Born in Atlanta in 1944 and raised in Sparta, New Jersey, Steve was flying planes before he was old enough to drive. While earning his pilot’s license, he was also a standout high school athlete who briefly became an Oklahoma Sooner after walking on to the football team. He left college early to care for his younger brother—a decision that said more about him than any stat line ever could.
He was drafted into the Army and deployed to Korea. After his service, he earned his commercial pilot’s license and joined Eastern Airlines, launching a career in the cockpit during the last great era of commercial aviation. So of course he married a flight attendant. Her name was Bonnie and she liked small dogs and expensive things, the latter of which led to the union’s quick demise.

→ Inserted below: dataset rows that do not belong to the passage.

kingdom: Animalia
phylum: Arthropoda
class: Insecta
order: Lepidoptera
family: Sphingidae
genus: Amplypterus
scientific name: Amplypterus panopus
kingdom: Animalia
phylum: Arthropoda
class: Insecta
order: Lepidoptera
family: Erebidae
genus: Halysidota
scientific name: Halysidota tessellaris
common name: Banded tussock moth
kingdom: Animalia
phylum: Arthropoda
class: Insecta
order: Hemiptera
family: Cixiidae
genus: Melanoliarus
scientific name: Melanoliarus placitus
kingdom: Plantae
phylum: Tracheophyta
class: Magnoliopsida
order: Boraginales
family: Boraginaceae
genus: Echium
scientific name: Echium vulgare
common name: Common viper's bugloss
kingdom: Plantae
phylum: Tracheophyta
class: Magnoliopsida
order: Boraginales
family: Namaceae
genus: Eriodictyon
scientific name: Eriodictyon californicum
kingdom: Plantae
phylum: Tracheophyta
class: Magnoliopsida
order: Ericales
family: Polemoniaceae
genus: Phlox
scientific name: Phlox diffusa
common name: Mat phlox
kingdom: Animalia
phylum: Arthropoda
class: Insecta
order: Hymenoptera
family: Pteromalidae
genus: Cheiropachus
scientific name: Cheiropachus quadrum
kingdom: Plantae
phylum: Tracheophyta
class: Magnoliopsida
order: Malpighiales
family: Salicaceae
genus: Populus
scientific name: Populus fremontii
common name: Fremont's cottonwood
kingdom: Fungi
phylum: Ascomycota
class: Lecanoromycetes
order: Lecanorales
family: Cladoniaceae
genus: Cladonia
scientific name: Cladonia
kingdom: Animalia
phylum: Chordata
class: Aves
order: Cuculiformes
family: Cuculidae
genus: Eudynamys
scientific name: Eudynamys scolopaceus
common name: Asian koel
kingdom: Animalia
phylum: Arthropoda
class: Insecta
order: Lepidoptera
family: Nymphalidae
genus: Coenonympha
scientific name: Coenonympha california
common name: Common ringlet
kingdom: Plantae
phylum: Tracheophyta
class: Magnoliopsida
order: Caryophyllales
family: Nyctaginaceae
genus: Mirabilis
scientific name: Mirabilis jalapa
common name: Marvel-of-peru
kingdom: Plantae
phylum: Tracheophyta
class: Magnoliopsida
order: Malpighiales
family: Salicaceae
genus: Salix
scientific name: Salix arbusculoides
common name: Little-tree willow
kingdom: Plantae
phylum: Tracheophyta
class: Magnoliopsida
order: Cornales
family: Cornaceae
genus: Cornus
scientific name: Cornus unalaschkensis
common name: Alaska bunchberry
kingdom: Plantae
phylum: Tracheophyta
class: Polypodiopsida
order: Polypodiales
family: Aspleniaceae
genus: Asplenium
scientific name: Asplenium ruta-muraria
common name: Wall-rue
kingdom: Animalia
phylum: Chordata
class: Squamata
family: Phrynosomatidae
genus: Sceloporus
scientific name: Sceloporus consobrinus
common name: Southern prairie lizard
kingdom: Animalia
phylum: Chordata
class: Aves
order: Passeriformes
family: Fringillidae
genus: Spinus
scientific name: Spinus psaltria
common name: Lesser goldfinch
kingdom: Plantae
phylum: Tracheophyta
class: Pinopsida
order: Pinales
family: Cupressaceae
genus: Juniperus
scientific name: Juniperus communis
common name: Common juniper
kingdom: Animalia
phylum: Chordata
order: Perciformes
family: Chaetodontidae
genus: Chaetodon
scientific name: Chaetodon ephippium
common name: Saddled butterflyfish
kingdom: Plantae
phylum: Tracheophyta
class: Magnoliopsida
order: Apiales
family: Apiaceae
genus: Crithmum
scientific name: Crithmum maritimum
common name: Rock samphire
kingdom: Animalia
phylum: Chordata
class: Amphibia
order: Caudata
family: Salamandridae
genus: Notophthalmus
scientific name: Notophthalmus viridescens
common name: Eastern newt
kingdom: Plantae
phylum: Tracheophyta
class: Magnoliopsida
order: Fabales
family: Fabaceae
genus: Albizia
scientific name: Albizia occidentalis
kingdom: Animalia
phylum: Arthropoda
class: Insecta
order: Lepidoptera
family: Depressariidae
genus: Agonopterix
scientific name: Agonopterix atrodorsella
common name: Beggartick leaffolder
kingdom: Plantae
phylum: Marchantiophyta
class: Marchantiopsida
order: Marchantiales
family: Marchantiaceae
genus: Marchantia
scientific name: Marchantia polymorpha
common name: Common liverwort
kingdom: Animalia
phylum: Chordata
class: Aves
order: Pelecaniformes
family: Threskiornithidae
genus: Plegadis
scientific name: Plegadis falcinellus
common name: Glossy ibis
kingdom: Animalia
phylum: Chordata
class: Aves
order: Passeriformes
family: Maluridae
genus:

Fort Lauderdale in the ’70s was an excellent place to be a young pilot, and Steve embraced the opportunities bachelorhood afforded him. But everything changed when the woman next door—Diane (Blackford) Bishop, a mother of two—caught his attention. He married her on Feb. 11, 1978, becoming a father to Ronald and Karen. A transfer to Eastern Shuttle in Boston soon followed, and the family moved to New Hampshire, where daughters Pamela and Stephanie arrived in quick succession.
Once settled, Steve began collecting hobbies the way some people collect airport souvenirs. He raised pigs and sheep. He planted a Christmas tree farm. He hunted, built things, fixed things, and photographed things. But the real obsession was hot air ballooning. He named his balloon Ring Around the Rainbow and became a fixture in the southern New Hampshire ballooning scene, which was more robust—and more eccentric—than outsiders might imagine.
When he felt himself drifting from passion into routine, he pivoted to something new. That was his way: learn it, do it well, move on.
After Eastern Airlines collapsed, Steve stayed with the Shuttle. When USAir took over, Captain Wilson became chief pilot and director of operations, and for a while also head crew scheduler until federal regulators suggested that no single man should run an entire airline by force of will. Steve did it anyway, at least long enough to prove his point.
He lived in New Hampshire but worked out of New York, commuting 255 miles each way every day. He’d leave before dawn, drive to Logan, fly to LaGuardia, put in a full day, and still make it back in time for his daughters’ basketball games. It was absurd; he did it anyway. Because that’s what good men do: they show up. Steve always showed up.
After retiring from USAirways in 2004, Steve sought a place where he could keep flying and found it in Tarpine, a fly-in community in Panacea. Steve spent five years building a small plane in his hangar before a rough landing on a grass strip convinced him he preferred the feel of a 727, so he sold the plane and bought a Class A motorcoach instead.
“I used to fly high,” he’d say. “Now I go low and slow.”
He and Diane embraced RV life until her death in 2015. In the years that followed, pickleball became his way to connection. He founded a local league at the Wakulla Community Center and built a community around the game. It was through pickleball that he met Pat Ochoa, a woman with a passion for witty banter to match Steve’s penchant for adventure. They shared stories, laughter, and love for the last seven years.
When pickleball games paused during the pandemic, Nicole Barodte arrived in his life, charged by his daughter and caregiver Pam with motivating “a grumpy old man to move.” She brought joy, energy, and laughter to his home, making the old man forget to be grumpy when she was around. The family is forever grateful to her for her gracious, genuine companionship.
Steve is survived by his children—Ronald Bishop II, Karen Bishop, Pamela Wilson, and Stephanie Wilson—and by grandchildren and great-grandchildren who knew him more as a legend than a cuddly grandpa. He wasn’t the demonstrative type; his love language was showing up, solving problems, and teaching you how to solve them as well. He always led by example. And he always cried at sappy commercials.
He is also survived by Shadow, the fluffy little dog he adored almost as much as his Dewar’s.
Fly free, Captain Wilson. Thank you for the lift.